A
Review of Derick Burleson’s Never Night
by
John Baalke
The soul is made of wonder; the soul
is like a bucket that we use to gather every little piece of awe we encounter,
those moments, joyous, epiphany, and terrifying. Burleson catalogues the making, the seeming
simplicity of days, endless summer days, and the wearing dark of the long
Alaskan winter. In his poem “Prophet,”
he writes: “When the snow falls thick /
among bare aspens, / I will wade down into // this vale and begin / to make my
soul.” We have all been to this place,
the chilling silence; the inner reaches.
Later in the same poem, Burleson
says: “I will begin with words // made
visible…” As children, the soul’s inlet
is often wide open; barring some terror enters.

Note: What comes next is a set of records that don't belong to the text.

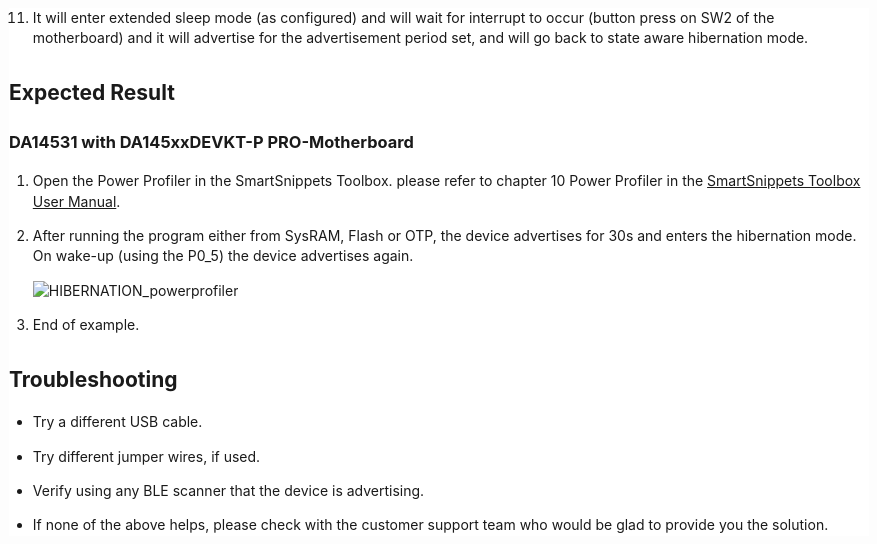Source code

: 11. It will enter extended sleep mode (as configured) and will wait for interrupt to occur (button press on SW2 of the motherboard) and it will advertise for the advertisement period set, and will go back to state aware hibernation mode. 

## Expected Result

### DA14531 with DA145xxDEVKT-P PRO-Motherboard
1. Open the Power Profiler in the SmartSnippets Toolbox. please refer to chapter 10 Power Profiler in the [SmartSnippets Toolbox User Manual](http://lpccs-docs.dialog-semiconductor.com/SmartSnippetsToolbox5.0.8_UM/index.html ). 

2. After running the program either from SysRAM, Flash or OTP, the device advertises for 30s and enters the hibernation mode. On wake-up (using the P0_5) the device advertises again. 

	![HIBERNATION_powerprofiler](assets/hibernation_powerprofiler.png)

3. End of example.		

## Troubleshooting

- Try a different USB cable.

- Try different jumper wires, if used.

- Verify using any BLE scanner that the device is advertising. 

- If none of the above helps, please check with the customer support team who would be glad to provide you the solution.

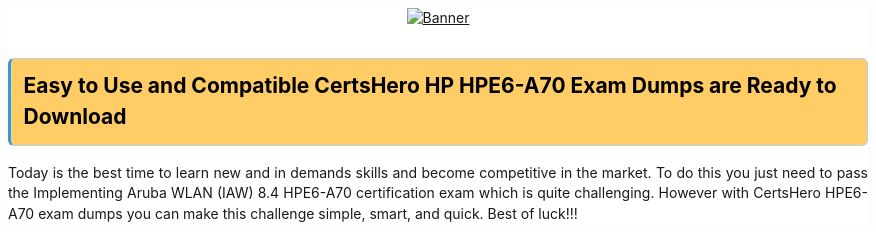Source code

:<p style="text-align: center;"><a href="https://www.certshero.com/product-detail/hpe6-a70"><img width="100%" src="https://i.redd.it/vixpkfso1g981.jpg" alt="Banner"/></a></p>

<h2><strong><span style="display:block; color:#000000; background:#ffcc66; border: 0.5px solid #AED6F1 ; border-left: 3px solid #3498DB; padding: .6em; border-radius: 6px;">Easy to Use and Compatible CertsHero HP HPE6-A70 Exam Dumps are Ready to Download</span></strong></h2>

<p style="text-align: justify;">Today is the best time to learn new and in demands skills and become competitive in the market. To do this you just need to pass the Implementing Aruba WLAN (IAW) 8.4 HPE6-A70 certification exam which is quite challenging. However with CertsHero HPE6-A70 exam dumps you can make this challenge simple, smart, and quick. Best of luck!!!</p>
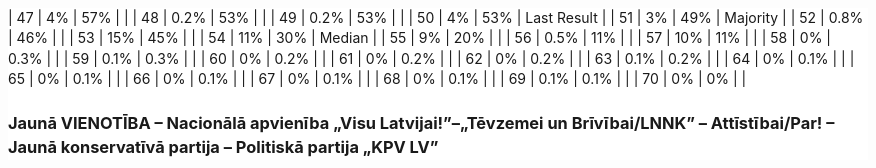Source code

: | 47 | 4% | 57% |  |
| 48 | 0.2% | 53% |  |
| 49 | 0.2% | 53% |  |
| 50 | 4% | 53% | Last Result |
| 51 | 3% | 49% | Majority |
| 52 | 0.8% | 46% |  |
| 53 | 15% | 45% |  |
| 54 | 11% | 30% | Median |
| 55 | 9% | 20% |  |
| 56 | 0.5% | 11% |  |
| 57 | 10% | 11% |  |
| 58 | 0% | 0.3% |  |
| 59 | 0.1% | 0.3% |  |
| 60 | 0% | 0.2% |  |
| 61 | 0% | 0.2% |  |
| 62 | 0% | 0.2% |  |
| 63 | 0.1% | 0.2% |  |
| 64 | 0% | 0.1% |  |
| 65 | 0% | 0.1% |  |
| 66 | 0% | 0.1% |  |
| 67 | 0% | 0.1% |  |
| 68 | 0% | 0.1% |  |
| 69 | 0.1% | 0.1% |  |
| 70 | 0% | 0% |  |

### Jaunā VIENOTĪBA – Nacionālā apvienība „Visu Latvijai!”–„Tēvzemei un Brīvībai/LNNK” – Attīstībai/Par! – Jaunā konservatīvā partija – Politiskā partija „KPV LV”
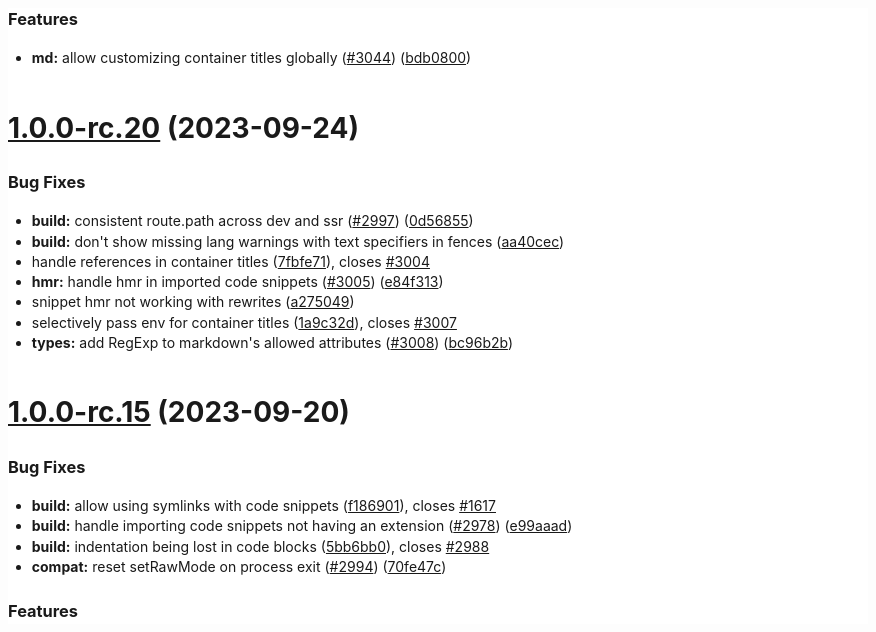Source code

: ### Features

- **md:** allow customizing container titles globally ([#3044](https://github.com/vuejs/vitepress/issues/3044)) ([bdb0800](https://github.com/vuejs/vitepress/commit/bdb080093f95ec43d013ea2ad537e567bdbb5a44))

# [1.0.0-rc.20](https://github.com/vuejs/vitepress/compare/v1.0.0-rc.15...v1.0.0-rc.20) (2023-09-24)

### Bug Fixes

- **build:** consistent route.path across dev and ssr ([#2997](https://github.com/vuejs/vitepress/issues/2997)) ([0d56855](https://github.com/vuejs/vitepress/commit/0d56855b54a97d4350485ee76c07a040fdc5738c))
- **build:** don't show missing lang warnings with text specifiers in fences ([aa40cec](https://github.com/vuejs/vitepress/commit/aa40cecd48942506ffb063863c9b054e66f1d79e))
- handle references in container titles ([7fbfe71](https://github.com/vuejs/vitepress/commit/7fbfe71b6cab2f091ba3d0c47a401fdc612b88b6)), closes [#3004](https://github.com/vuejs/vitepress/issues/3004)
- **hmr:** handle hmr in imported code snippets ([#3005](https://github.com/vuejs/vitepress/issues/3005)) ([e84f313](https://github.com/vuejs/vitepress/commit/e84f31371e9e5219d46ae58151667d24e12b77bb))
- snippet hmr not working with rewrites ([a275049](https://github.com/vuejs/vitepress/commit/a2750492be7869ed48a5bde1ffbc177093356758))
- selectively pass env for container titles ([1a9c32d](https://github.com/vuejs/vitepress/commit/1a9c32df12388386877c50daf9fc7924888eac07)), closes [#3007](https://github.com/vuejs/vitepress/issues/3007)
- **types:** add RegExp to markdown's allowed attributes ([#3008](https://github.com/vuejs/vitepress/issues/3008)) ([bc96b2b](https://github.com/vuejs/vitepress/commit/bc96b2bb5bc5361e55c46f270e3759c513db65d3))

# [1.0.0-rc.15](https://github.com/vuejs/vitepress/compare/v1.0.0-rc.14...v1.0.0-rc.15) (2023-09-20)

### Bug Fixes

- **build:** allow using symlinks with code snippets ([f186901](https://github.com/vuejs/vitepress/commit/f186901a5157c904b3593089d72f2bad3530e7a3)), closes [#1617](https://github.com/vuejs/vitepress/issues/1617)
- **build:** handle importing code snippets not having an extension ([#2978](https://github.com/vuejs/vitepress/issues/2978)) ([e99aaad](https://github.com/vuejs/vitepress/commit/e99aaad9cf8ab3661e609cd2cf6ac7da57cb7eb5))
- **build:** indentation being lost in code blocks ([5bb6bb0](https://github.com/vuejs/vitepress/commit/5bb6bb0a147ad43ca2d7069aad50fb9c6c2c11d6)), closes [#2988](https://github.com/vuejs/vitepress/issues/2988)
- **compat:** reset setRawMode on process exit ([#2994](https://github.com/vuejs/vitepress/issues/2994)) ([70fe47c](https://github.com/vuejs/vitepress/commit/70fe47c1dd69d39a40c83e919324d2b71f19bdaa))

### Features
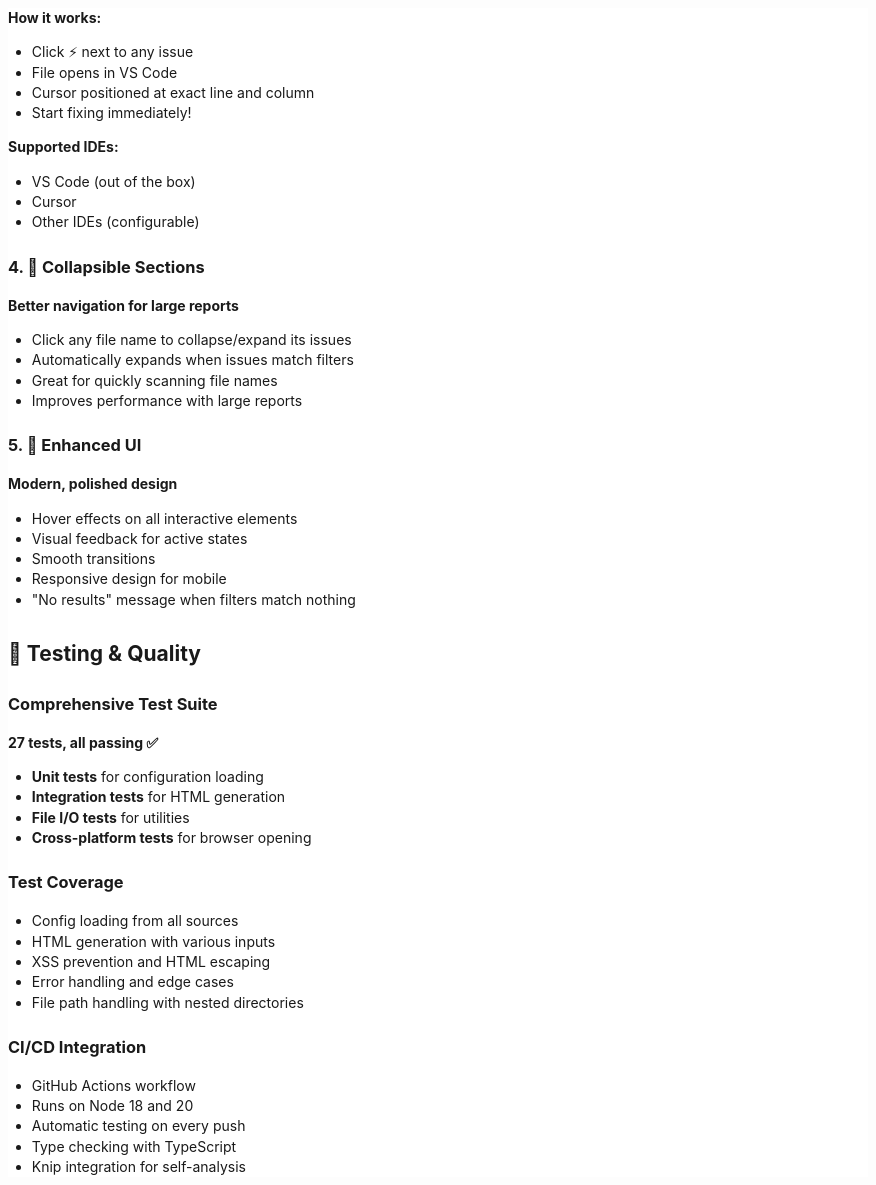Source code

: **How it works:**
- Click ⚡ next to any issue
- File opens in VS Code
- Cursor positioned at exact line and column
- Start fixing immediately!

**Supported IDEs:**
- VS Code (out of the box)
- Cursor
- Other IDEs (configurable)

### 4. 📂 Collapsible Sections
**Better navigation for large reports**

- Click any file name to collapse/expand its issues
- Automatically expands when issues match filters
- Great for quickly scanning file names
- Improves performance with large reports

### 5. 🎨 Enhanced UI
**Modern, polished design**

- Hover effects on all interactive elements
- Visual feedback for active states
- Smooth transitions
- Responsive design for mobile
- "No results" message when filters match nothing

## 🧪 Testing & Quality

### Comprehensive Test Suite
**27 tests, all passing ✅**

- **Unit tests** for configuration loading
- **Integration tests** for HTML generation
- **File I/O tests** for utilities
- **Cross-platform tests** for browser opening

### Test Coverage
- Config loading from all sources
- HTML generation with various inputs
- XSS prevention and HTML escaping
- Error handling and edge cases
- File path handling with nested directories

### CI/CD Integration
- GitHub Actions workflow
- Runs on Node 18 and 20
- Automatic testing on every push
- Type checking with TypeScript
- Knip integration for self-analysis
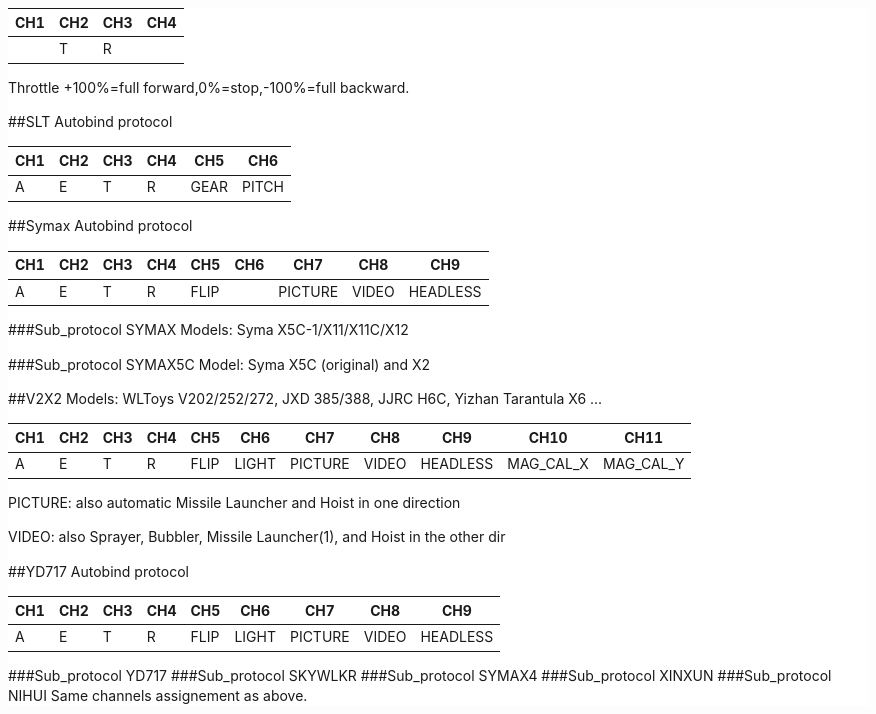 CH1|CH2|CH3|CH4
---|---|---|---
 | |T|R

Throttle +100%=full forward,0%=stop,-100%=full backward.

##SLT
Autobind protocol

CH1|CH2|CH3|CH4|CH5|CH6
---|---|---|---|---|---
A|E|T|R|GEAR|PITCH

##Symax
Autobind protocol

CH1|CH2|CH3|CH4|CH5|CH6|CH7|CH8|CH9
---|---|---|---|---|---|---|---|---
A|E|T|R|FLIP||PICTURE|VIDEO|HEADLESS

###Sub_protocol SYMAX
Models: Syma X5C-1/X11/X11C/X12

###Sub_protocol SYMAX5C
Model: Syma X5C (original) and X2

##V2X2
Models: WLToys V202/252/272, JXD 385/388, JJRC H6C, Yizhan Tarantula X6 ...

CH1|CH2|CH3|CH4|CH5|CH6|CH7|CH8|CH9|CH10|CH11
---|---|---|---|---|---|---|---|---|----|----
A|E|T|R|FLIP|LIGHT|PICTURE|VIDEO|HEADLESS|MAG_CAL_X|MAG_CAL_Y

PICTURE: also automatic Missile Launcher and Hoist in one direction

VIDEO: also Sprayer, Bubbler, Missile Launcher(1), and Hoist in the other dir

##YD717
Autobind protocol

CH1|CH2|CH3|CH4|CH5|CH6|CH7|CH8|CH9
---|---|---|---|---|---|---|---|---
A|E|T|R|FLIP|LIGHT|PICTURE|VIDEO|HEADLESS

###Sub_protocol YD717
###Sub_protocol SKYWLKR
###Sub_protocol SYMAX4
###Sub_protocol XINXUN
###Sub_protocol NIHUI
Same channels assignement as above.
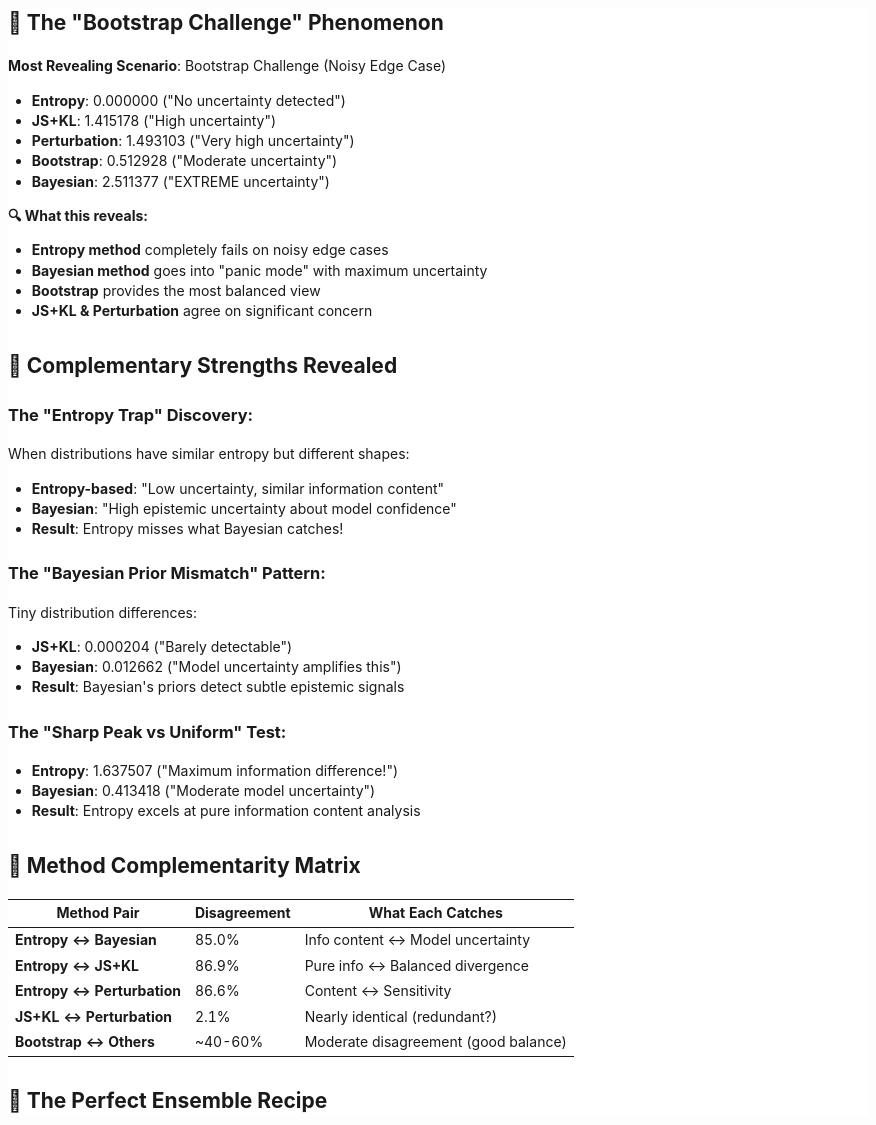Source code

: ## 🚨 **The "Bootstrap Challenge" Phenomenon**

**Most Revealing Scenario**: Bootstrap Challenge (Noisy Edge Case)
- **Entropy**: 0.000000 ("No uncertainty detected")
- **JS+KL**: 1.415178 ("High uncertainty") 
- **Perturbation**: 1.493103 ("Very high uncertainty")
- **Bootstrap**: 0.512928 ("Moderate uncertainty")
- **Bayesian**: 2.511377 ("EXTREME uncertainty")

**🔍 What this reveals:**
- **Entropy method** completely fails on noisy edge cases
- **Bayesian method** goes into "panic mode" with maximum uncertainty
- **Bootstrap** provides the most balanced view
- **JS+KL & Perturbation** agree on significant concern

## 🎯 **Complementary Strengths Revealed**

### **The "Entropy Trap" Discovery:**
When distributions have similar entropy but different shapes:
- **Entropy-based**: "Low uncertainty, similar information content"
- **Bayesian**: "High epistemic uncertainty about model confidence"
- **Result**: Entropy misses what Bayesian catches!

### **The "Bayesian Prior Mismatch" Pattern:**
Tiny distribution differences:
- **JS+KL**: 0.000204 ("Barely detectable")
- **Bayesian**: 0.012662 ("Model uncertainty amplifies this")
- **Result**: Bayesian's priors detect subtle epistemic signals

### **The "Sharp Peak vs Uniform" Test:**
- **Entropy**: 1.637507 ("Maximum information difference!")
- **Bayesian**: 0.413418 ("Moderate model uncertainty")
- **Result**: Entropy excels at pure information content analysis

## 🔮 **Method Complementarity Matrix**

| Method Pair | Disagreement | What Each Catches |
|-------------|--------------|-------------------|
| **Entropy ↔ Bayesian** | 85.0% | Info content ↔ Model uncertainty |
| **Entropy ↔ JS+KL** | 86.9% | Pure info ↔ Balanced divergence |
| **Entropy ↔ Perturbation** | 86.6% | Content ↔ Sensitivity |
| **JS+KL ↔ Perturbation** | 2.1% | Nearly identical (redundant?) |
| **Bootstrap ↔ Others** | ~40-60% | Moderate disagreement (good balance) |

## 🧩 **The Perfect Ensemble Recipe**
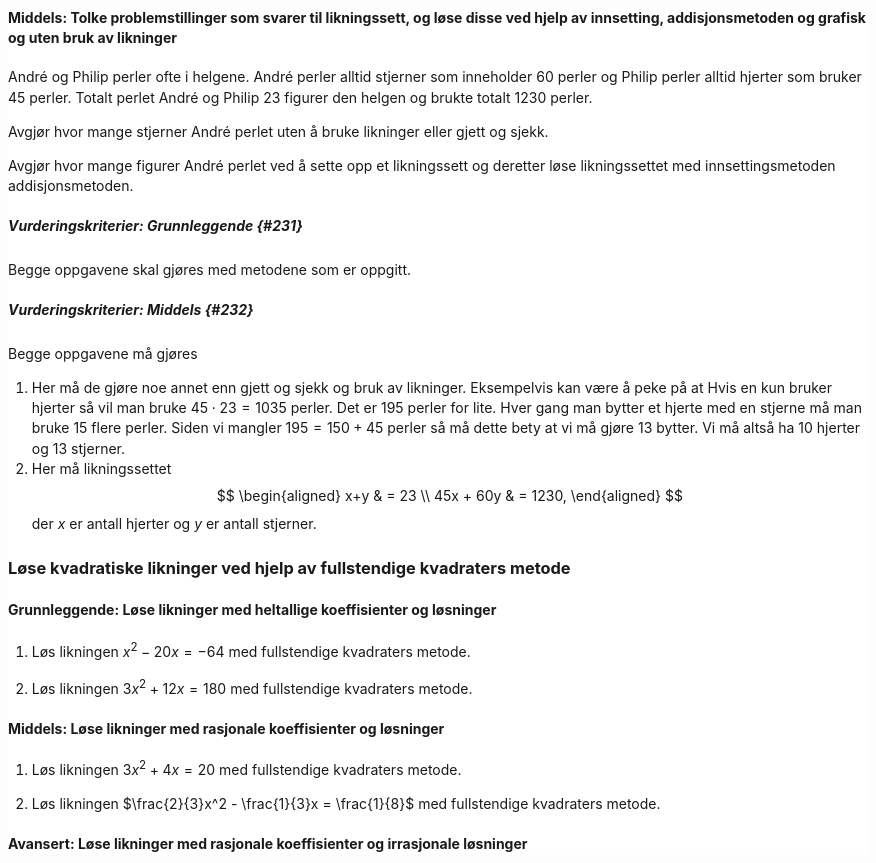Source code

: #### Middels: Tolke problemstillinger som svarer til likningssett, og løse disse ved hjelp av innsetting, addisjonsmetoden og grafisk og uten bruk av likninger

André og Philip perler ofte i helgene. André perler alltid stjerner som inneholder $60$ perler og Philip perler alltid hjerter som bruker $45$ perler. Totalt perlet André og Philip $23$ figurer den helgen og brukte totalt $1230$ perler.

Avgjør hvor mange stjerner André perlet uten å bruke likninger eller gjett og sjekk.

Avgjør hvor mange figurer André perlet ved å sette opp et likningssett og deretter løse likningssettet med
innsettingsmetoden
addisjonsmetoden.

##### Vurderingskriterier: Grunnleggende {#231}

Begge oppgavene skal gjøres med metodene som er oppgitt.

##### Vurderingskriterier: Middels {#232}

Begge oppgavene må gjøres

1. Her må de gjøre noe annet enn gjett og sjekk og bruk av likninger.
Eksempelvis kan være å peke på at Hvis en kun bruker hjerter så vil man bruke $45\cdot 23 = 1035$ perler. Det er $195$ perler for lite. Hver gang man bytter et hjerte med en stjerne må man bruke $15$ flere perler. Siden vi mangler $195 =150+45$ perler så må dette bety at vi må gjøre $13$ bytter. Vi må altså ha $10$ hjerter og $13$ stjerner.
2. Her må likningssettet  
$$
\begin{aligned}
x+y & = 23
\\
45x + 60y & = 1230,
\end{aligned}
$$
der $x$ er antall hjerter og $y$ er antall stjerner.

### Løse kvadratiske likninger ved hjelp av fullstendige kvadraters metode

#### Grunnleggende: Løse likninger med heltallige koeffisienter og løsninger

1. Løs likningen $x^2 - 20x = -64$ med fullstendige kvadraters metode.

2. Løs likningen $3x^2 + 12x = 180$ med fullstendige kvadraters metode.

#### Middels: Løse likninger med rasjonale koeffisienter og løsninger

1. Løs likningen $3x^2 + 4x = {20}$ med fullstendige kvadraters metode.

2. Løs likningen $\frac{2}{3}x^2 - \frac{1}{3}x  = \frac{1}{8}$ med fullstendige kvadraters metode.

#### Avansert: Løse likninger med rasjonale koeffisienter og irrasjonale løsninger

But sometime after this, the soul becomes a cold and still place,
skeptical of wonder, of mystery, for fear of terror. One must begin again, begin with words that
rise out of the cold “into midnight / sky with none to hear” and soon the heat,
the “strange green fire” will come like the aurora borealis. In “After This,” Burleson writes: “We’ll go back // to our own places and
finally sleep, / smug with the fierce pleasure / of knowing that soul is the
particular / song we learn to sing…”
In his poem, “Turbulence,” Burleson
is still in Oklahoma, and the Medicine River runs crazy “rolling the rain down
/ across the Kansas border…” It is here
that “someone older, say a grandfather / explains how the current can suck you
down.” Burleson introduces faith
“[t]hrough the dusty windows / of an abandoned church on the edge / of a
prairie…” Although no one has attended
this faith “in thirty years,” there exists a “slow pull” which makes “such
faith seem an easy choice.” Not so,
Burleson concludes:
But if you still don’t believe glass
is
a slow liquid, no one will ever stop you
from
breaking out each pane to see
how
much settles to the bottom.
Just as making the wholeness of a
soul takes endless days and nights, finding real faith to fill it seems equally
challenging. The dusty windows might be
cleaned, but they still look in to the stuffy interior. A broken pane will, at least, let the fresh
air flow in.
In his sequence called “Mirabel,”
Burleson catalogues the birth and life of his daughter; and the further making
of his own soul. Perhaps the most
beautifully perceptive poem in the sequence is the third, entitled
“Raspberries.” Here one finds a renewed
sense of wonder; that fresh latent soul-making, which comes through the eyes of
one’s child:
In
front of us, the cliff. Careful, I keep
saying.
Keep your balance. It’s beautiful,
she
says, meaning the berry in her hand,
the
berry in her mouth, the canes loaded
with
berries, the field, late July, sky and clouds
and
fireweed blooming near the end, the bog
below
us loaded with blueberries, salmon berries,
cranberries,
crowberries, moss and spruce.
Meaning
the alder thicket we’ll wade later
to
get there. Meaning everything all caught
on
the lopsided wheel of seed and sudden
death.
Raspberries taste, she says, like sun.
In his poem “Outside Fairbanks,”
Burleson uses a phrase which may aptly describe the entire book; and perhaps,
much of life as well: “Such strange /
juxtapositions.” It also describes, in a
sense, the relationship of one soul to another, and in this case, father to
daughter. Burleson, as father, is
ever-concerned about his daughter’s place in time, in relation to life’s
terrors; imagining he knows something about truth and goodness: “Careful, I keep / saying. Keep your
balance.” His daughter’s receptive
imagination is fully engaged with beauty; and always where beauty is found,
there is meaning, there is real truth and goodness.